Le Fnda travaille présentement à accompagner et soigner les dossiers de 300 petites et moyennes entreprises ou industries (Pme/Pmi) agricoles et 2500 petits exploitants agricoles pour qu’ils soient bancables au niveau des banques et Sfd.
Au total, le Fnda entend apporter l’accompagnement nécessaire à 2 millions de petits producteurs et exploitants agricoles organisés en coopératives immatriculées auprès des Sfd. Le Fonds est un instrument qui sert aussi bien le plus petit agriculteur qui a besoin de 100 000 F Cfa par exemple, que les plus grands exploitants agricoles.
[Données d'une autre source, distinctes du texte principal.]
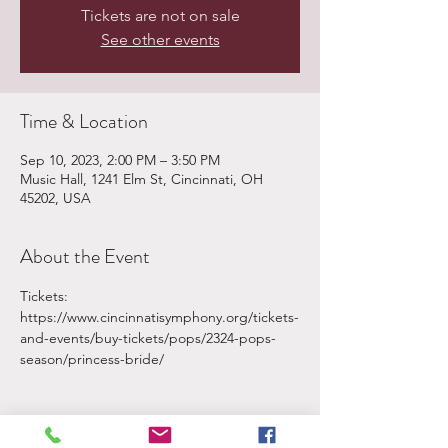
Tickets are not on sale
See other events
Time & Location
Sep 10, 2023, 2:00 PM – 3:50 PM
Music Hall, 1241 Elm St, Cincinnati, OH
45202, USA
About the Event
Tickets: 
https://www.cincinnatisymphony.org/tickets-
and-events/buy-tickets/pops/2324-pops-
season/princess-bride/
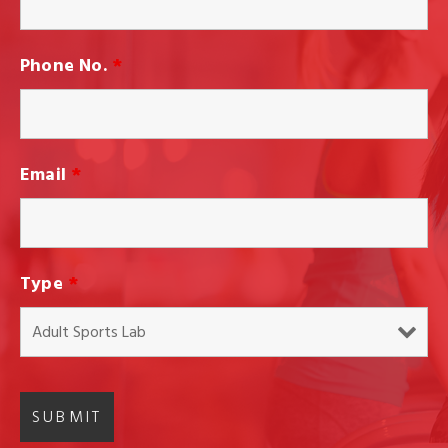
Phone No.
*
Email
*
Type
*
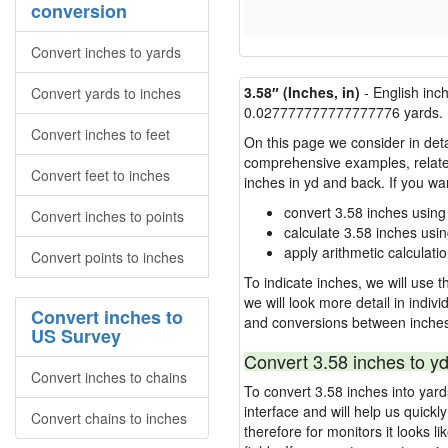
conversion
Convert inches to yards
3.58″ (Inches, in)
- English inc
Convert yards to inches
0.027777777777777776 yards.
Convert inches to feet
On this page we consider in deta
comprehensive examples, related 
Convert feet to inches
inches in yd and back. If you w
convert 3.58 inches using
Convert inches to points
calculate 3.58 inches usi
apply arithmetic calculatio
Convert points to inches
To indicate inches, we will use th
we will look more detail in indiv
Convert inches to
and conversions between inches
US Survey
Convert 3.58 inches to yd
Convert inches to chains
To convert 3.58 inches into yar
interface and will help us quick
Convert chains to inches
therefore for monitors it looks li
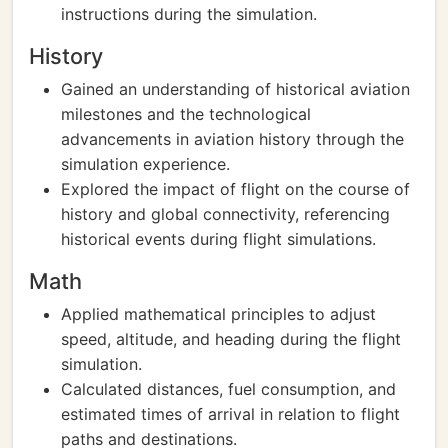
instructions during the simulation.
History
Gained an understanding of historical aviation
milestones and the technological
advancements in aviation history through the
simulation experience.
Explored the impact of flight on the course of
history and global connectivity, referencing
historical events during flight simulations.
Math
Applied mathematical principles to adjust
speed, altitude, and heading during the flight
simulation.
Calculated distances, fuel consumption, and
estimated times of arrival in relation to flight
paths and destinations.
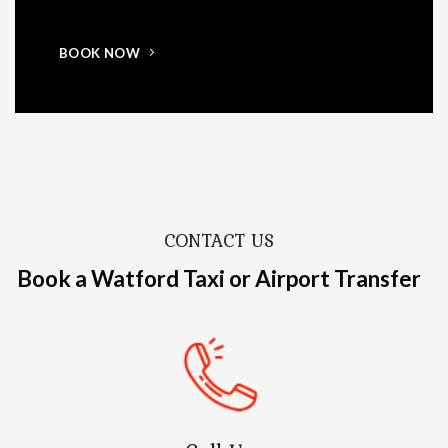
BOOK NOW
CONTACT US
Book a Watford Taxi or Airport Transfer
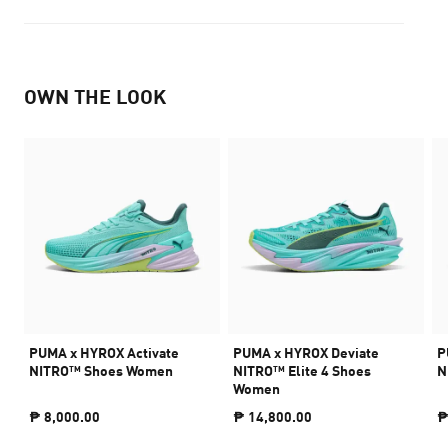
OWN THE LOOK
PUMA x HYROX Activate
PUMA x HYROX Deviate
P
NITRO™ Shoes Women
NITRO™ Elite 4 Shoes
N
Women
₱ 8,000.00
₱ 14,800.00
₱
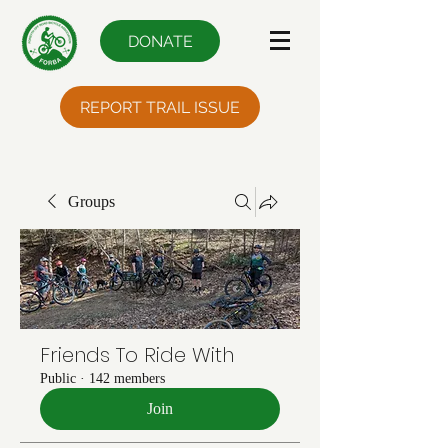
DONATE
REPORT TRAIL ISSUE
Groups
Friends To Ride With
Public
·
142 members
Join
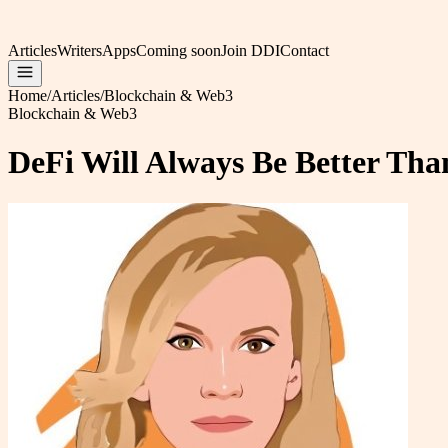
Articles
Writers
Apps
Coming soon
Join DDI
Contact
Home
/
Articles
/
Blockchain & Web3
Blockchain & Web3
DeFi Will Always Be Better Tha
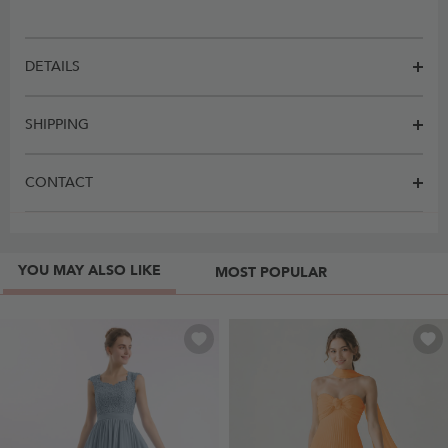
DETAILS
SHIPPING
CONTACT
YOU MAY ALSO LIKE
MOST POPULAR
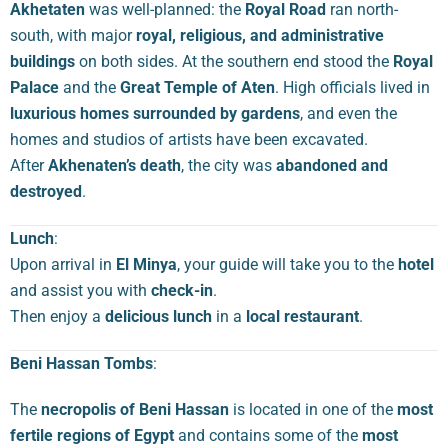
Akhetaten
was well-planned: the
Royal Road
ran north-
south, with major
royal, religious, and administrative
buildings
on both sides. At the southern end stood the
Royal
Palace
and the
Great Temple of Aten
. High officials lived in
luxurious homes surrounded by gardens
, and even the
homes and studios of artists have been excavated.
After
Akhenaten’s death
, the city was
abandoned and
destroyed
.
Lunch
:
Upon arrival in
El Minya
, your guide will take you to the
hotel
and assist you with
check-in
.
Then enjoy a
delicious lunch
in a
local restaurant
.
Beni Hassan Tombs
:
The
necropolis of Beni Hassan
is located in one of the
most
fertile regions of Egypt
and contains some of the
most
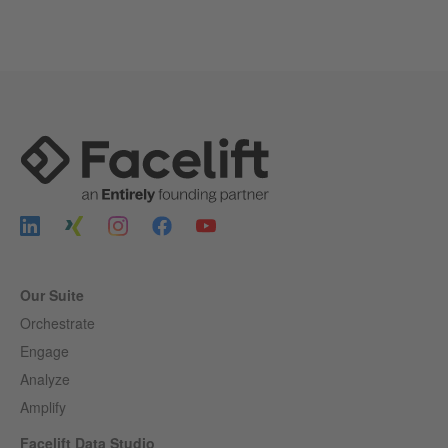
Our Suite
Orchestrate
Engage
Analyze
Amplify
Facelift Data Studio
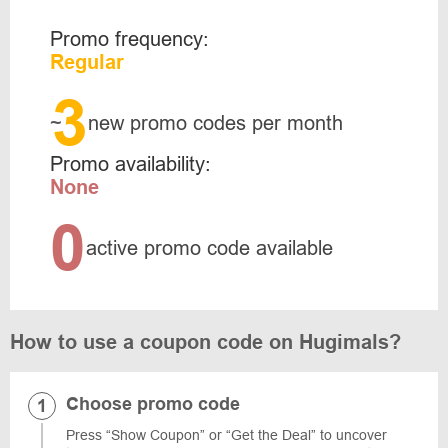
Promo frequency:
Regular
3
~
new promo codes per month
Promo availability:
None
0
active promo code available
How to use a coupon code on Hugimals?
Choose promo code
Press “Show Coupon” or “Get the Deal” to uncover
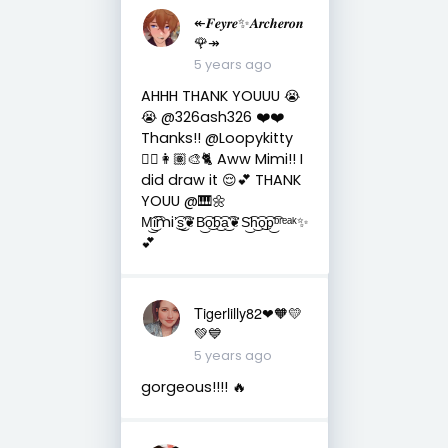
↞𝑭𝒆𝒚𝒓𝒆✨𝑨𝒓𝒄𝒉𝒆𝒓𝒐𝒏
🌹↠
5 years ago
AHHH THANK YOUUU 😭
😭 @326ash326 ❤️❤️
Thanks!! @Loopykitty
👩‍⚕️👩🏽‍🎨🐈 Aww Mimi!! I
did draw it 😌💕 THANK
YOUU @🎹🌼
M͜͡i͜͡mi’͜͡s͜͡❦B͜͡o͜͡b͜͡a͜͡❦S͜͡h͜͡o͜͡p͜͡ᵇʳᵉᵃᵏ✨
💕
Tigerlilly82❤🧡💛
💚💙
5 years ago
gorgeous!!!! 🔥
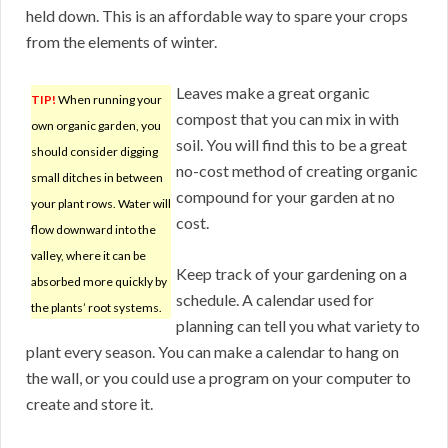
held down. This is an affordable way to spare your crops
from the elements of winter.
Leaves make a great organic
TIP!
When running your
compost that you can mix in with
own organic garden, you
soil. You will find this to be a great
should consider digging
no-cost method of creating organic
small ditches in between
compound for your garden at no
your plant rows. Water will
cost.
flow downward into the
valley, where it can be
Keep track of your gardening on a
absorbed more quickly by
schedule. A calendar used for
the plants’ root systems.
planning can tell you what variety to
plant every season. You can make a calendar to hang on
the wall, or you could use a program on your computer to
create and store it.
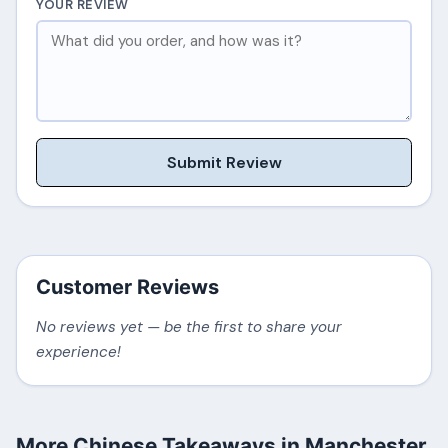
YOUR REVIEW
Submit Review
Customer Reviews
No reviews yet — be the first to share your
experience!
More Chinese Takeaways in Manchester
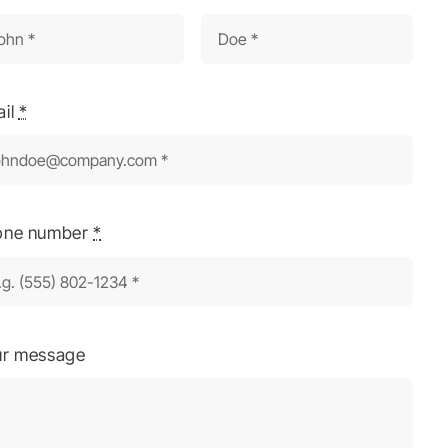
ail
*
one number
*
ur message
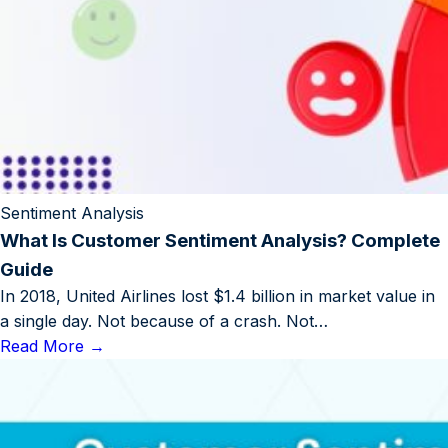
Sentiment Analysis
What Is Customer Sentiment Analysis? Complete
Guide
In 2018, United Airlines lost $1.4 billion in market value in
a single day. Not because of a crash. Not…
Read More
→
Ensuite, nous prévoyons l’accompagnement de 2000 Pme/Pmi ou start-up à l’élaboration de leur plan d’affaires et états financiers certifiés, l’appui à 3000 Pme/Pmi agricoles en phase de croissance dans l’élaboration de leur plan d’affaires et leur mise en relation avec les banques et Sfd. Nous envisageons également le soutien à 40 projets d’envergure nationale pour mobiliser des financements de volume important auprès des institutions comme la Banque mondiale et la Société financière internationale (Ifc).
A tout cela s’ajouteront la facilitation au crédit au taux de 6 % l’an à près de 3000 acquéreurs d’équipements agricoles auprès de la Société nationale de mécanisation agricole (Sonama) et la bonification du taux d’intérêt pour permettre aux porteurs de projets d’investissement ou d’équipements d’avoir le crédit à 2 % l’an.